CUDA里使用Tensor core需要使用WMMA API，会比较繁琐，Triton里就会简单些。当然CUTLASS就要友好地多，大力支持CUTLASS，未来LeetGPU也将支持CUTLASS。目前Triton的版本是3.2.0，在release/3.2.x分支，当前commit id是9641643da6c52000c807b5eeed05edaec4402a67。以下代码是根据SM(stream multi-processor)数做的持久化线程块，SM是Tensor Core的最小单元。

import triton
import triton.language as tl

@triton.jit
def _compute_pid(tile_id, num_pid_in_group, num_pid_m, GROUP_SIZE_M):
    group_id = tile_id // num_pid_in_group
    first_pid_m = group_id * GROUP_SIZE_M
    group_size_m = min(num_pid_m - first_pid_m, GROUP_SIZE_M)
    pid_m = first_pid_m + (tile_id % group_size_m)
    pid_k = (tile_id % num_pid_in_group) // group_size_m
    return pid_m, pid_k

@triton.jit
def matmul_kernel_persistent(a_ptr, b_ptr, c_ptr,  #
                             M, N, K,  #
                             stride_am, stride_an,  #
                             stride_bn, stride_bk,  #
                             stride_cm, stride_ck,  #
                             BLOCK_SIZE_M: tl.constexpr,  #
                             BLOCK_SIZE_K: tl.constexpr,  #
                             BLOCK_SIZE_N: tl.constexpr,  #
                             GROUP_SIZE_M: tl.constexpr,  #
                             NUM_SMS: tl.constexpr,  #
                             ):
    a_ptr = a_ptr.to(tl.pointer_type(tl.float32))
    b_ptr = b_ptr.to(tl.pointer_type(tl.float32))
    c_ptr = c_ptr.to(tl.pointer_type(tl.float32))
    start_pid = tl.program_id(axis=0)
    num_pid_m = tl.cdiv(M, BLOCK_SIZE_M)
    num_pid_k = tl.cdiv(K, BLOCK_SIZE_K)
    n_tiles = tl.cdiv(N, BLOCK_SIZE_N)
    num_tiles = num_pid_m * num_pid_k

    # NOTE: There is currently a bug in blackwell pipelining that means it can't handle a value being
    # used in both the prologue and epilogue, so we duplicate the counters as a work-around.
    tile_id_c = start_pid - NUM_SMS

    offs_n_for_mask = tl.arange(0, BLOCK_SIZE_N)
    num_pid_in_group = GROUP_SIZE_M * num_pid_k

    for tile_id in tl.range(start_pid, num_tiles, NUM_SMS):
        pid_m, pid_k = _compute_pid(tile_id, num_pid_in_group, num_pid_m, GROUP_SIZE_M)
        start_m = pid_m * BLOCK_SIZE_M
        start_k = pid_k * BLOCK_SIZE_K
        offs_am = start_m + tl.arange(0, BLOCK_SIZE_M)
        offs_bk = start_k + tl.arange(0, BLOCK_SIZE_K)
        offs_am = tl.where(offs_am < M, offs_am, 0)
        offs_bk = tl.where(offs_bk < K, offs_bk, 0)
        offs_am = tl.max_contiguous(tl.multiple_of(offs_am, BLOCK_SIZE_M), BLOCK_SIZE_M)
        offs_bk = tl.max_contiguous(tl.multiple_of(offs_bk, BLOCK_SIZE_K), BLOCK_SIZE_K)

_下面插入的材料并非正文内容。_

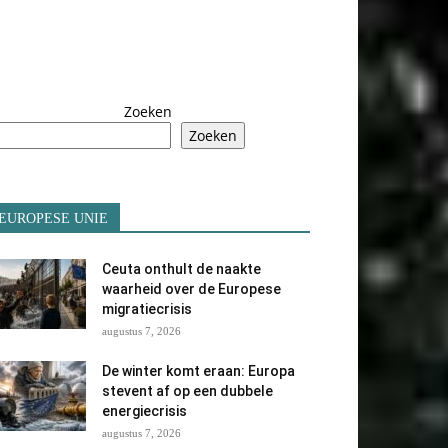
Zoeken
Zoeken
EUROPESE UNIE
Ceuta onthult de naakte
waarheid over de Europese
migratiecrisis
augustus 7, 2026
De winter komt eraan: Europa
stevent af op een dubbele
energiecrisis
augustus 7, 2026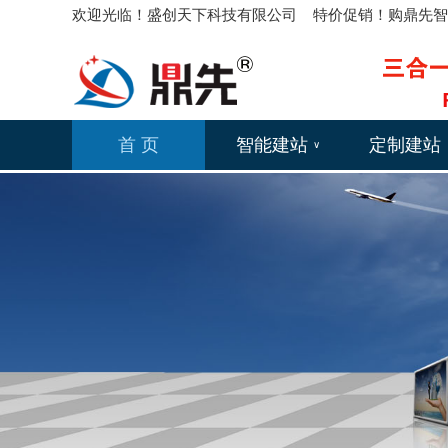
欢迎光临！盛创天下科技有限公司 特价促销！购鼎先智能网
首 页
智能建站
定制建站
∨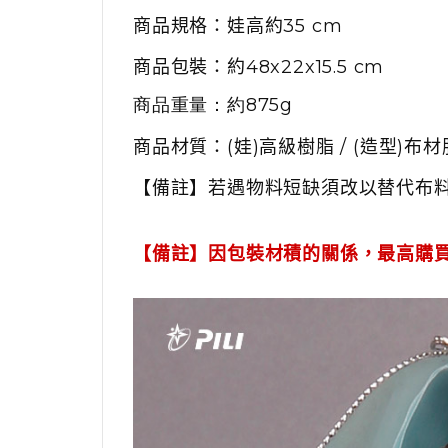
商品規格：娃高約
35
cm
商品包裝：約
48x22x15.5 cm
商品重量：約
875g
商品材質：
(
娃
)
高級樹脂 /
(
造型
)
布材
【備註】若遇物料短缺須改以替代布
【備註】
因包裝材積的關係，最高購買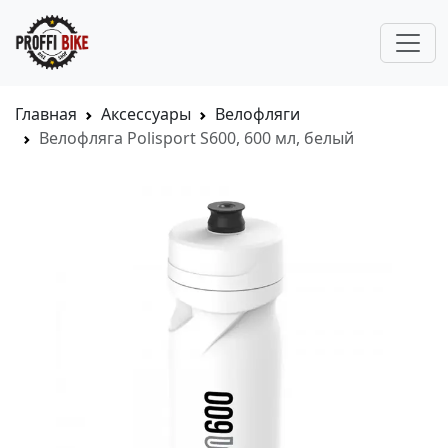
Главная
Аксессуары
Велофляги
Велофляга Polisport S600, 600 мл, белый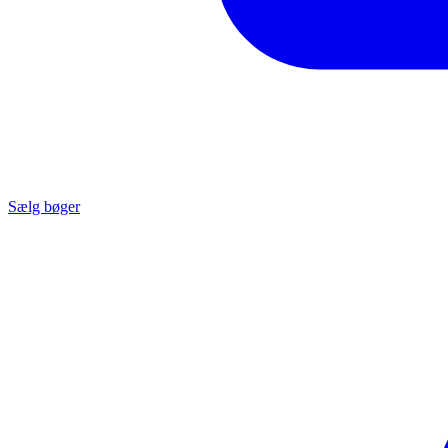
Sælg bøger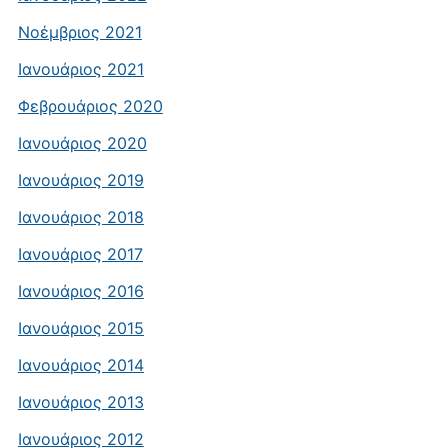
Νοέμβριος 2021
Ιανουάριος 2021
Φεβρουάριος 2020
Ιανουάριος 2020
Ιανουάριος 2019
Ιανουάριος 2018
Ιανουάριος 2017
Ιανουάριος 2016
Ιανουάριος 2015
Ιανουάριος 2014
Ιανουάριος 2013
Ιανουάριος 2012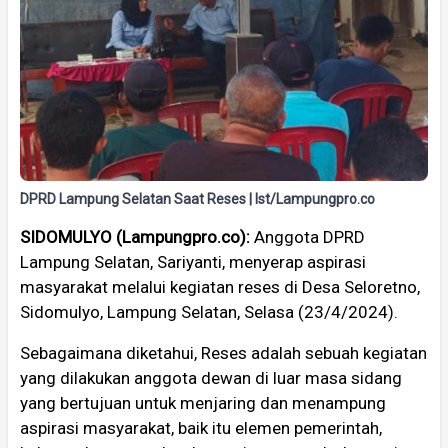
DPRD Lampung Selatan Saat Reses | Ist/Lampungpro.co
SIDOMULYO (Lampungpro.co):
Anggota DPRD
Lampung Selatan, Sariyanti, menyerap aspirasi
masyarakat melalui kegiatan reses di Desa Seloretno,
Sidomulyo, Lampung Selatan, Selasa (23/4/2024).
Sebagaimana diketahui, Reses adalah sebuah kegiatan
yang dilakukan anggota dewan di luar masa sidang
yang bertujuan untuk menjaring dan menampung
aspirasi masyarakat, baik itu elemen pemerintah,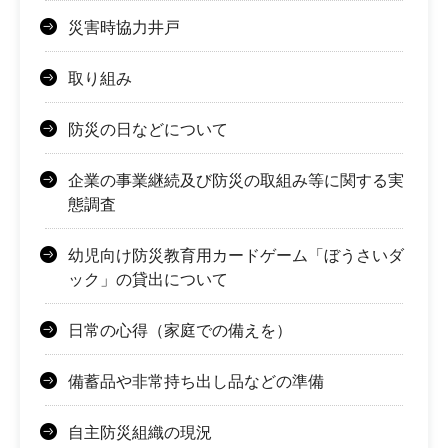
災害時協力井戸
取り組み
防災の日などについて
企業の事業継続及び防災の取組み等に関する実
態調査
幼児向け防災教育用カードゲーム「ぼうさいダ
ック」の貸出について
日常の心得（家庭での備えを）
備蓄品や非常持ち出し品などの準備
自主防災組織の現況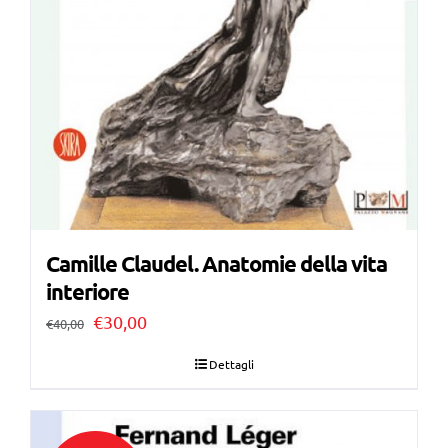
Camille Claudel. Anatomie della vita
interiore
Il
Il
€
30,00
€
40,00
prezzo
prezzo
Dettagli
originale
attuale
era:
è: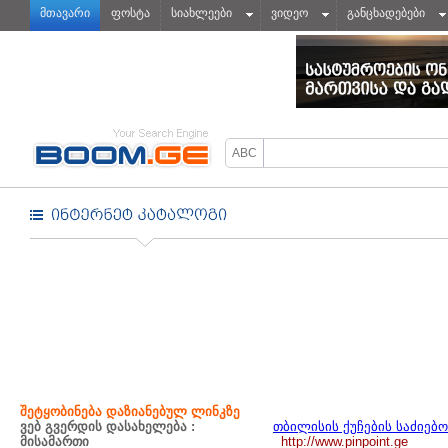
მთავარი
ფოსტა
სიახლეები
ვიდეო
განცხადებები
შეტყობინება დაზიანებულ ლინკზე
ვებ გვერდის დასახელება :
თბილისის ქუჩების საძიებო
მისამართი
http://www.pinpoint.ge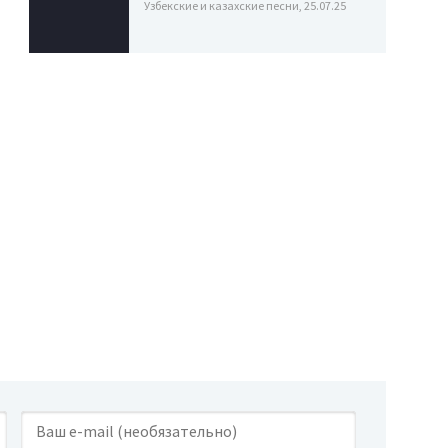
Узбекские и казахские песни, 25.07.25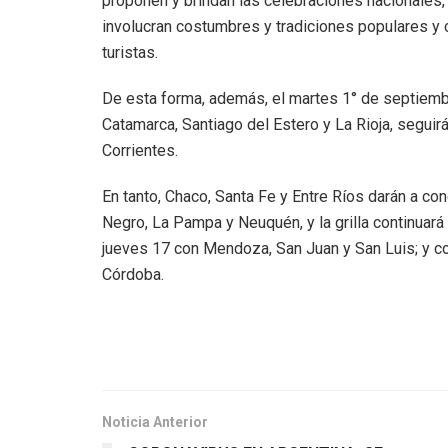
proponen y brindan las celebraciones nacionales,
involucran costumbres y tradiciones populares y cu
turistas.
De esta forma, además, el martes 1° de septiemb
Catamarca, Santiago del Estero y La Rioja, seguir
Corrientes.
En tanto, Chaco, Santa Fe y Entre Ríos darán a con
Negro, La Pampa y Neuquén, y la grilla continuará 
jueves 17 con Mendoza, San Juan y San Luis; y co
Córdoba.
Noticia Anterior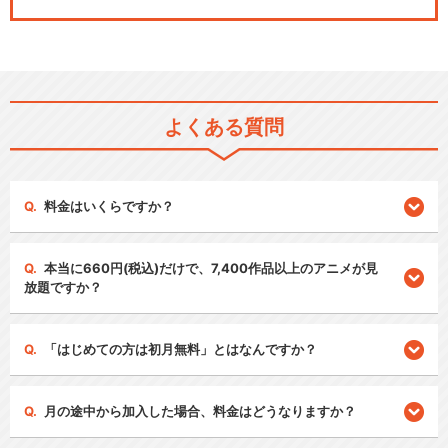
よくある質問
料金はいくらですか？
本当に660円(税込)だけで、7,400作品以上のアニメが見
放題ですか？
「はじめての方は初月無料」とはなんですか？
月の途中から加入した場合、料金はどうなりますか？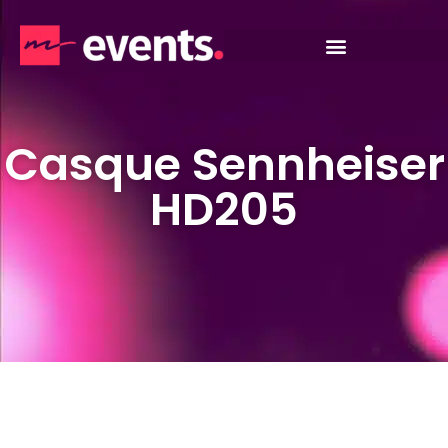
Casque Sennheiser
HD205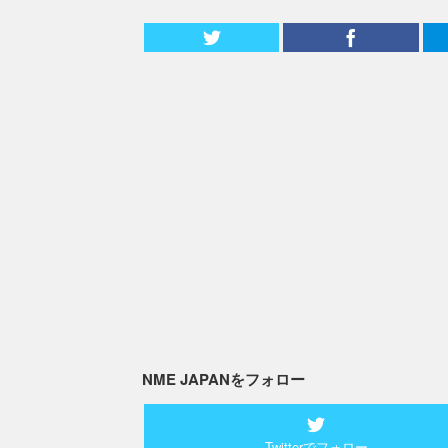
NME JAPANをフォロー
Twitterでフォロー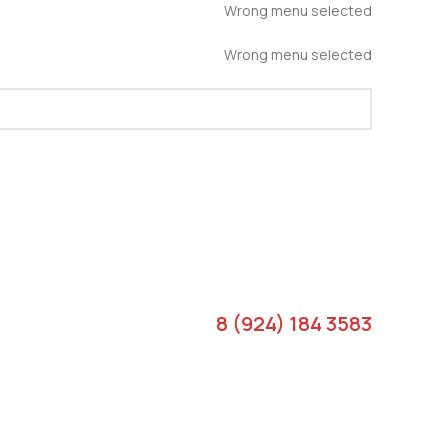
Wrong menu selected
Wrong menu selected
8 (924) 184 3583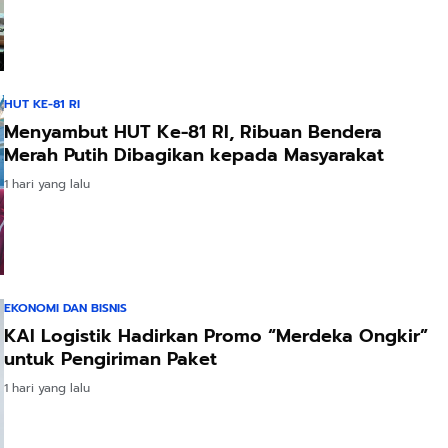
HUT KE-81 RI
Menyambut HUT Ke-81 RI, Ribuan Bendera
Merah Putih Dibagikan kepada Masyarakat
1 hari yang lalu
EKONOMI DAN BISNIS
KAI Logistik Hadirkan Promo “Merdeka Ongkir”
untuk Pengiriman Paket
1 hari yang lalu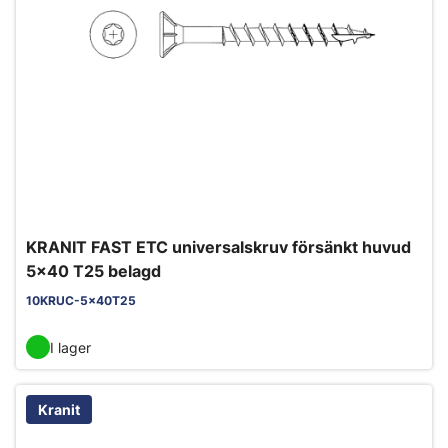
KRANIT FAST ETC universalskruv försänkt huvud
5x40 T25 belagd
10KRUC-5x40T25
I lager
Kranit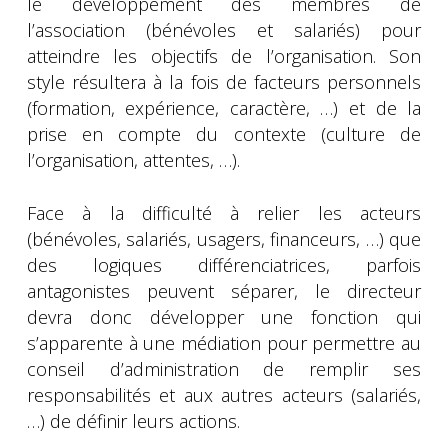
le développement des membres de
l’association (bénévoles et salariés) pour
atteindre les objectifs de l’organisation. Son
style résultera à la fois de facteurs personnels
(formation, expérience, caractère, …) et de la
prise en compte du contexte (culture de
l’organisation, attentes, …).
Face à la difficulté à relier les acteurs
(bénévoles, salariés, usagers, financeurs, …) que
des logiques différenciatrices, parfois
antagonistes peuvent séparer, le directeur
devra donc développer une fonction qui
s’apparente à une médiation pour permettre au
conseil d’administration de remplir ses
responsabilités et aux autres acteurs (salariés,
…) de définir leurs actions.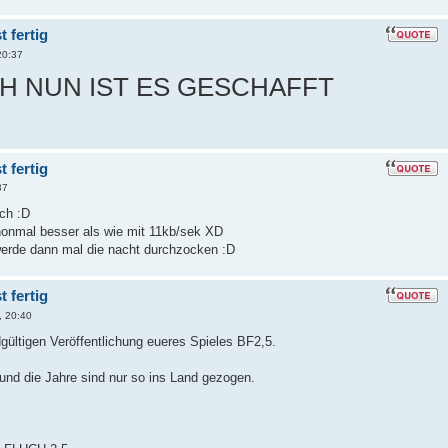
 fertig
20:37
 NUN IST ES GESCHAFFT
 fertig
37
uch :D
onmal besser als wie mit 11kb/sek XD
werde dann mal die nacht durchzocken :D
 fertig
, 20:40
ültigen Veröffentlichung eueres Spieles BF2,5.
 und die Jahre sind nur so ins Land gezogen.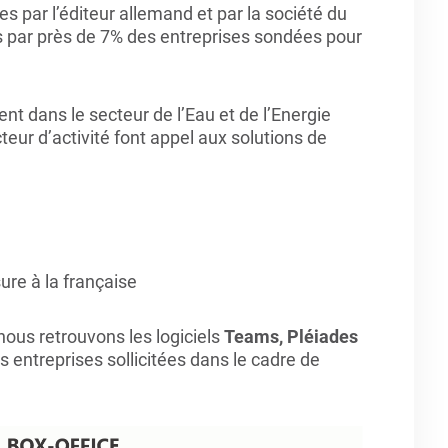
s par l’éditeur allemand et par la société du
s par près de 7% des entreprises sondées pour
t dans le secteur de l’Eau et de l’Energie
eur d’activité font appel aux solutions de
ure à la française
nous retrouvons les logiciels
Teams, Pléiades
s entreprises sollicitées dans le cadre de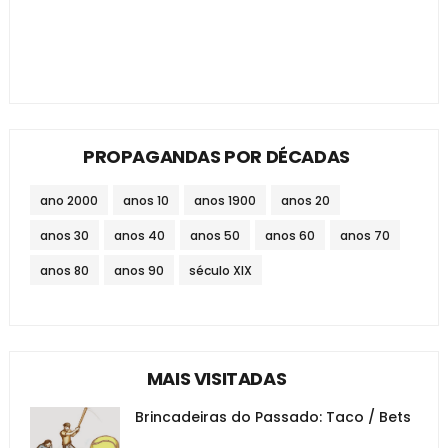
PROPAGANDAS POR DÉCADAS
ano 2000
anos 10
anos 1900
anos 20
anos 30
anos 40
anos 50
anos 60
anos 70
anos 80
anos 90
século XIX
MAIS VISITADAS
Brincadeiras do Passado: Taco / Bets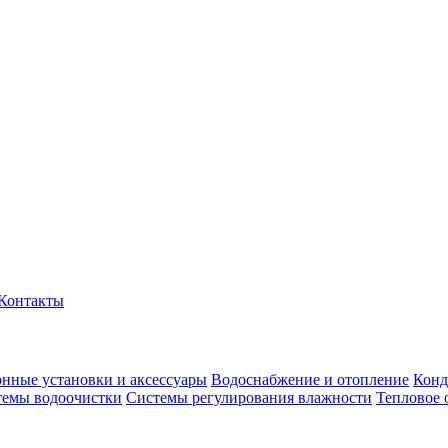
Контакты
нные установки и аксессуары
Водоснабжение и отопление
Конд
темы водоочистки
Системы регулирования влажности
Тепловое 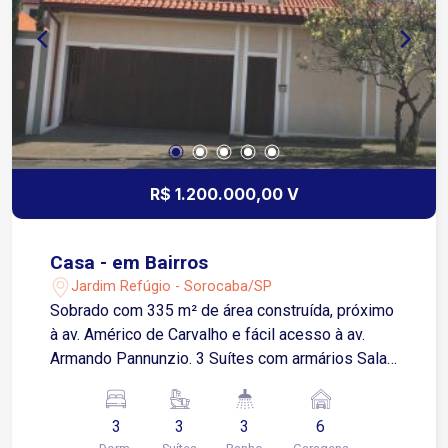
Cozinha modulada, prática e funcional para o dia a
dia Área de lazer privativa Amplo quintal,
oferecendo espaço e versatilidade Canil, ideal
para quem possui pets 04 vagas de garagem
Diferenciais O imóvel se destaca pelo excelente
aproveitamento dos espaços, ambientes bem
iluminados e pela combinação entre conforto e
praticidade, atendendo perfeitamente às
R$ 1.200.000,00 V
necessidades de uma família moderna.
Casa - em Bairros
Jardim Refúgio - Sorocaba/SP
Sobrado com 335 m² de área construída, próximo
à av. Américo de Carvalho e fácil acesso à av.
Armando Pannunzio. 3 Suítes com armários Sala
2 ambientes Copa Cozinha 2 Banheiros Área de
serviço Lavanderia 6 Vagas de garagem, sendo 2
3
3
3
6
cobertas Espaço gourmet Churrasqueira Piscina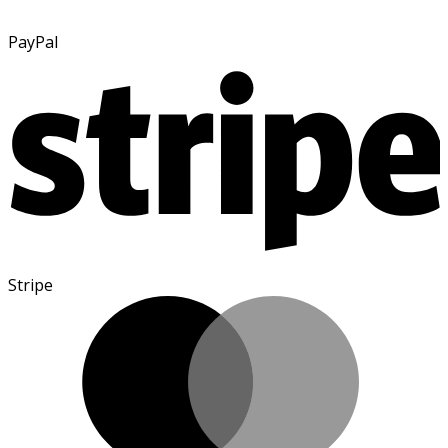
PayPal
Stripe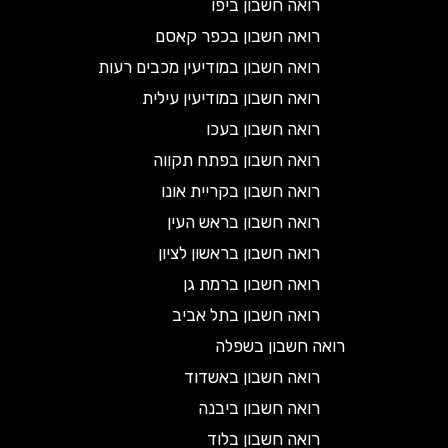
רואה חשבון ביפו
רואה חשבון בכפר קאסם
רואה חשבון במודיעין מכבים רעות
רואה חשבון במודיעין עילית
רואה חשבון בעכו
רואה חשבון בפתח תקווה
רואה חשבון בקריית אונו
רואה חשבון בראש העין
רואה חשבון בראשון לציון
רואה חשבון ברמת גן
רואה חשבון בתל אביב
רואה חשבון בשפלה
רואה חשבון באשדוד
רואה חשבון ביבנה
רואה חשבון בלוד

        accumulator = tl.zeros((BLOCK_SIZE_M, BLOCK_SIZE_K), dtype=tl.float32)
        for ni in range(n_tiles):
            offs_k = ni * BLOCK_SIZE_N + tl.arange(0, BLOCK_SIZE_N)
            a_ptrs = a_ptr + (offs_am[:, None] * stride_am + offs_k[None, :] * stride_an)
            b_ptrs = b_ptr + (offs_k[:, None] * stride_bn + offs_bk[None, :] * stride_bk)

            a = tl.load(a_ptrs, mask=offs_n_for_mask[None, :] < N - ni * BLOCK_SIZE_N, other=0.0)
            b = tl.load(b_ptrs, mask=offs_n_for_mask[:, None] < N - ni * BLOCK_SIZE_N, other=0.0)
            accumulator = tl.dot(a, b, accumulator, input_precision="ieee")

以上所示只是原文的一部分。